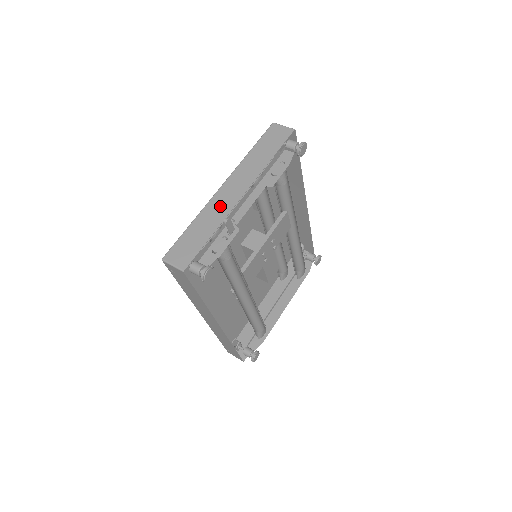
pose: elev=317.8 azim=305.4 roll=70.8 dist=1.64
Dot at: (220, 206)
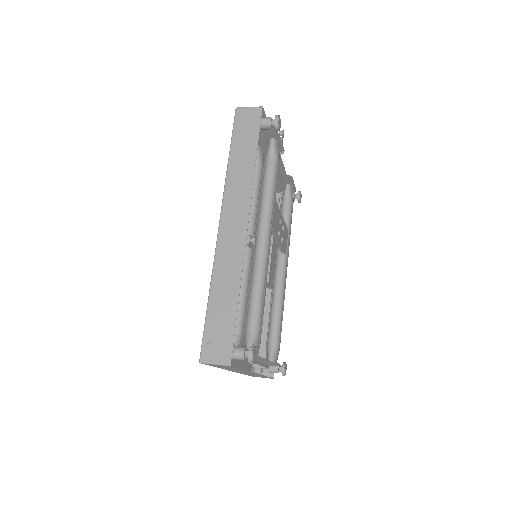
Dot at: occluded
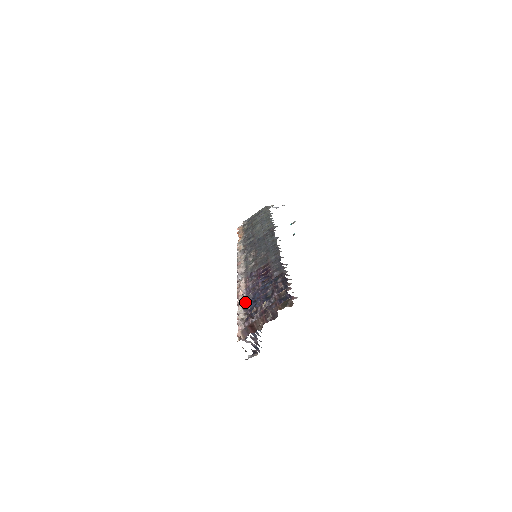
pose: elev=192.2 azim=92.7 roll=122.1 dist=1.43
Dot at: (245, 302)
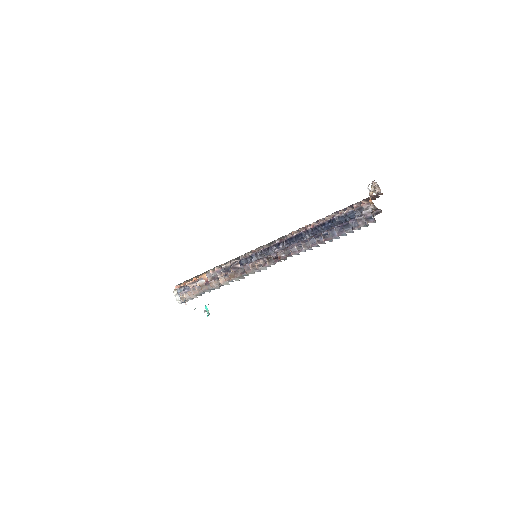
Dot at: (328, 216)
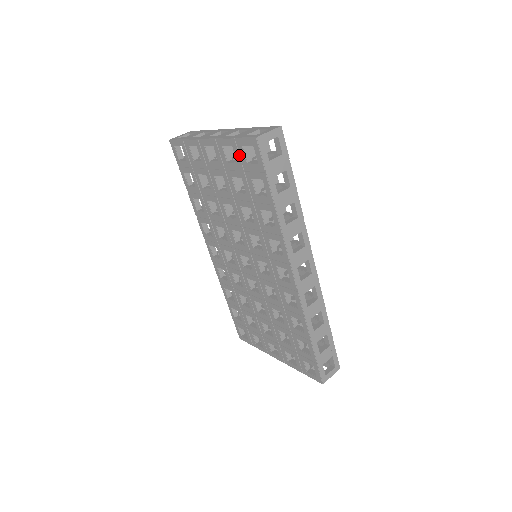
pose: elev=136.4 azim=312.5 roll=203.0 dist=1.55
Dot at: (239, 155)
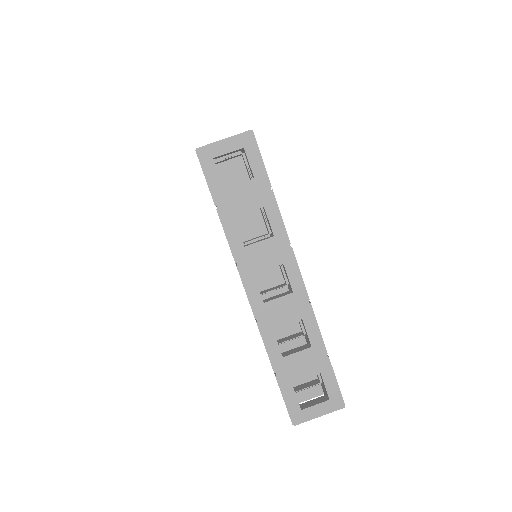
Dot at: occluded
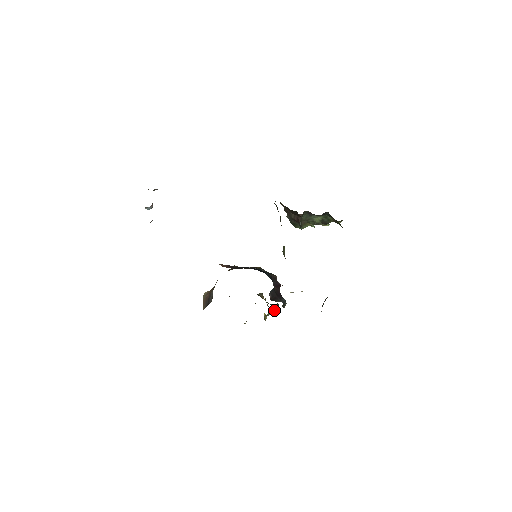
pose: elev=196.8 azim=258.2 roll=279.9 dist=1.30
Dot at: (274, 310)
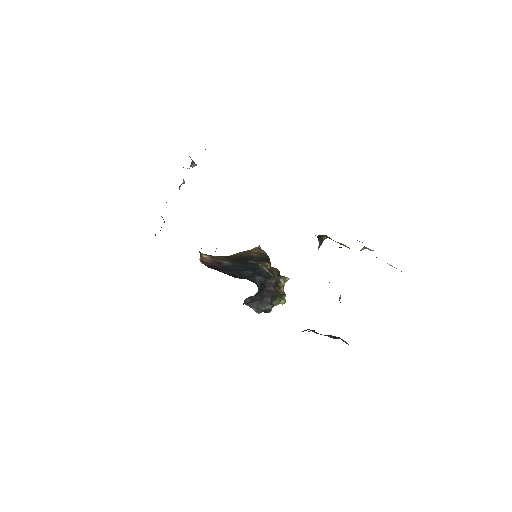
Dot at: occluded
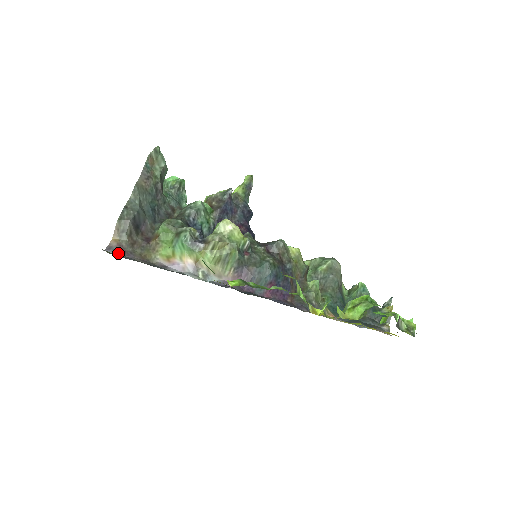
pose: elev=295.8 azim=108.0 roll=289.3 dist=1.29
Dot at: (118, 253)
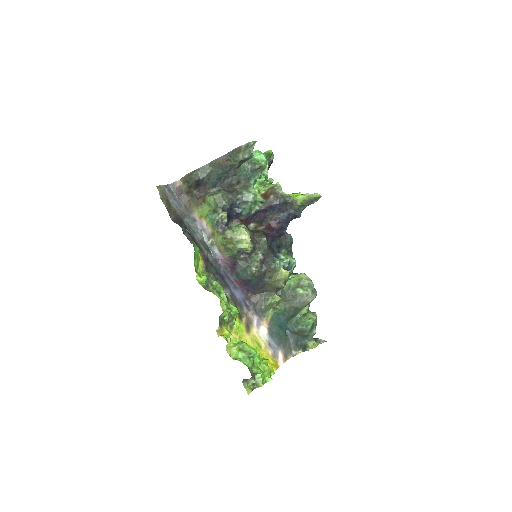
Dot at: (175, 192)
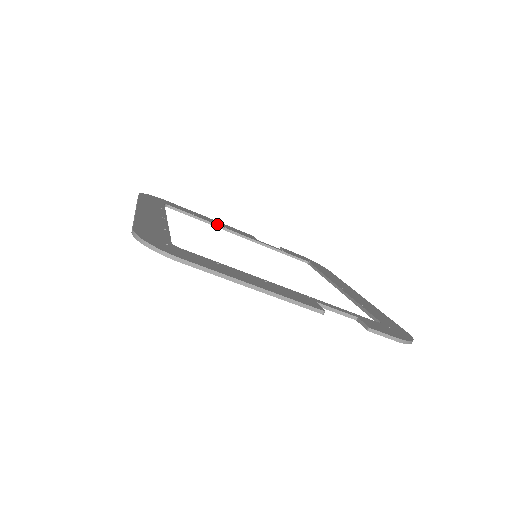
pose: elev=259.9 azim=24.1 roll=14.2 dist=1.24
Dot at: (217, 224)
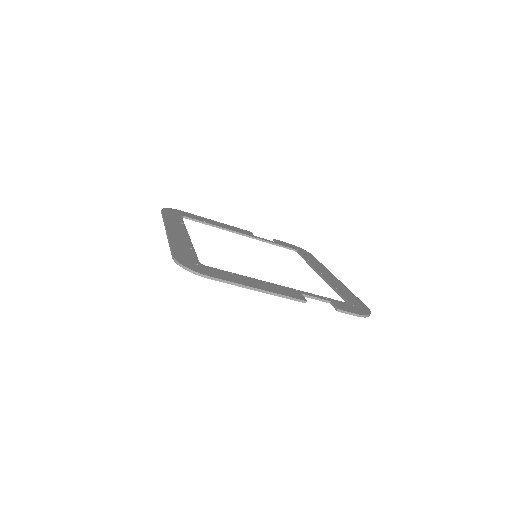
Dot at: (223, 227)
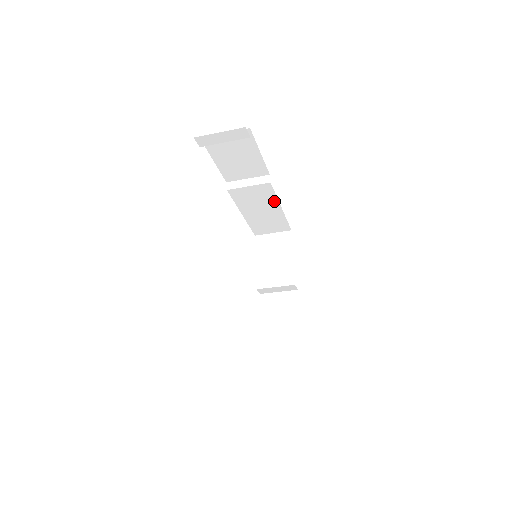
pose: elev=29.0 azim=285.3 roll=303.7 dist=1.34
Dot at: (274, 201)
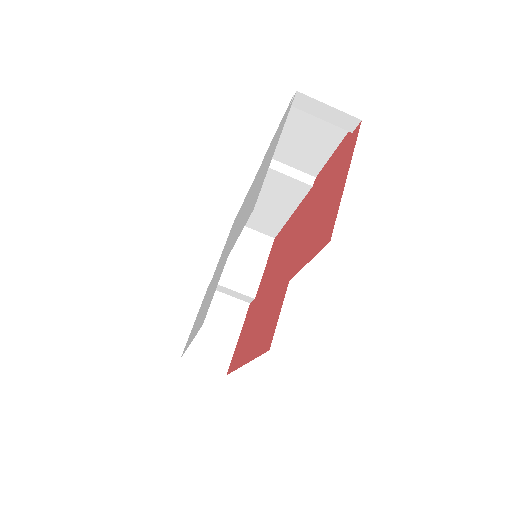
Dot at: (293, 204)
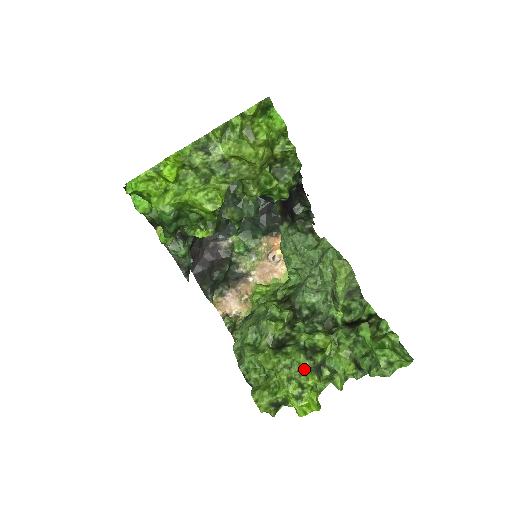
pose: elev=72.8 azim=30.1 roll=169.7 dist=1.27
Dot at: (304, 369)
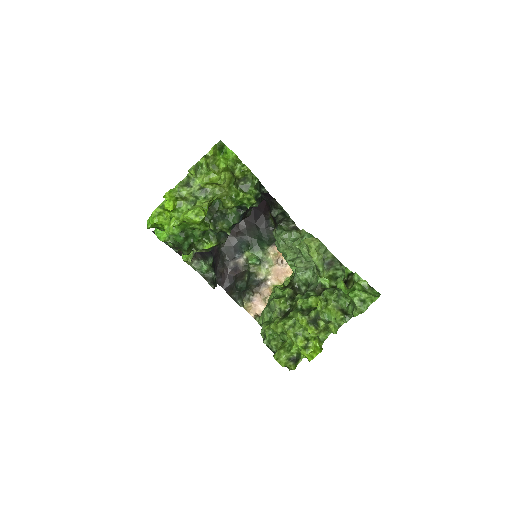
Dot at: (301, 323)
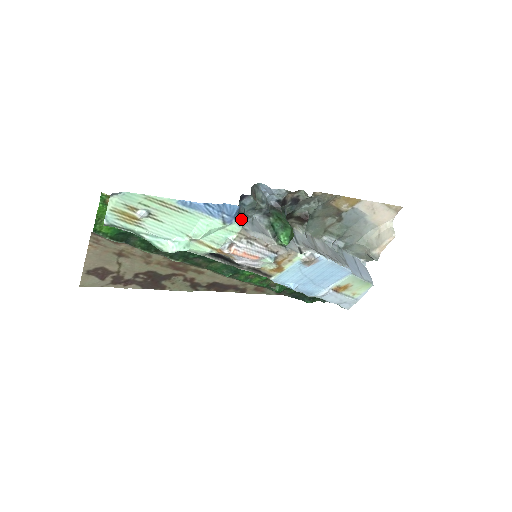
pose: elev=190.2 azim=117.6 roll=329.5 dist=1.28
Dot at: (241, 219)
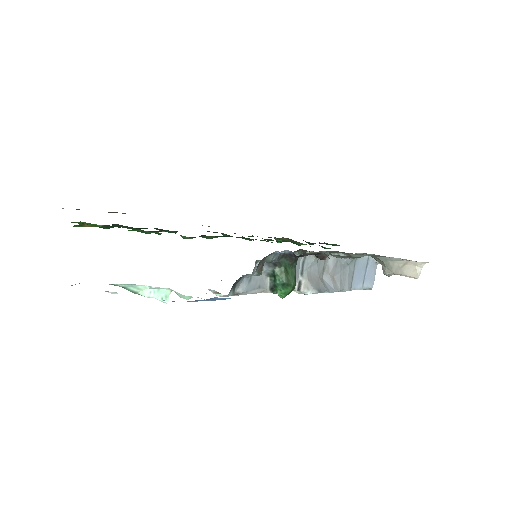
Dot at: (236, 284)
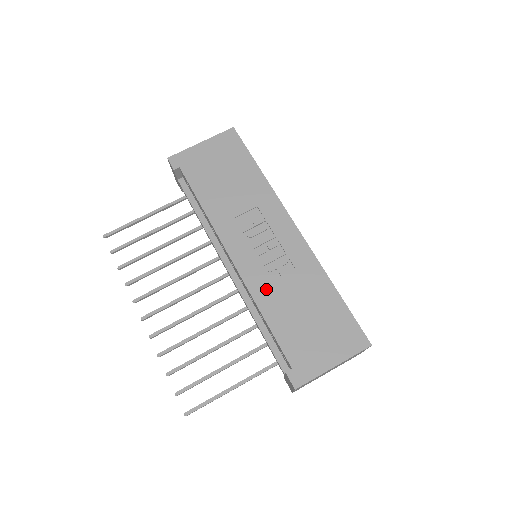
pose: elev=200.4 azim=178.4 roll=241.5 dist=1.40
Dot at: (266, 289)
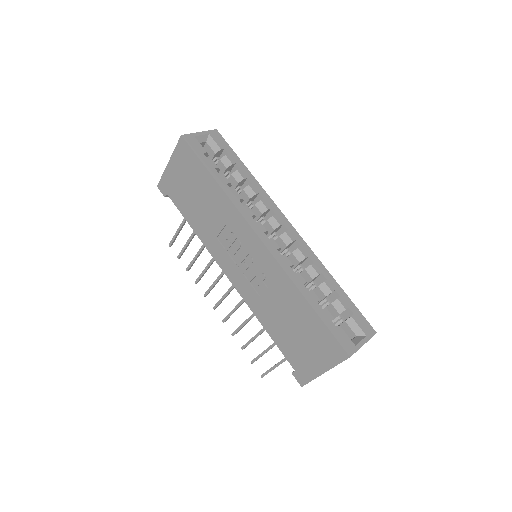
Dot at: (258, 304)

---+---

Prompt. Starting at the line with "pose: elev=29.0 azim=285.3" and going through the end of the listing, reproduce those lines with "dist" changed to "distance" and nothing else altered. Leave out the pictures.

Task output.
pose: elev=29.0 azim=285.3 roll=303.7 distance=1.34
Dot at: (274, 201)
Dot at: (293, 204)
pose: elev=72.8 azim=30.1 roll=169.7 distance=1.27
Dot at: (304, 369)
Dot at: (301, 323)
pose: elev=190.2 azim=117.6 roll=329.5 distance=1.28
Dot at: (241, 219)
Dot at: (236, 284)
pose: elev=200.4 azim=178.4 roll=241.5 distance=1.40
Dot at: (266, 289)
Dot at: (258, 304)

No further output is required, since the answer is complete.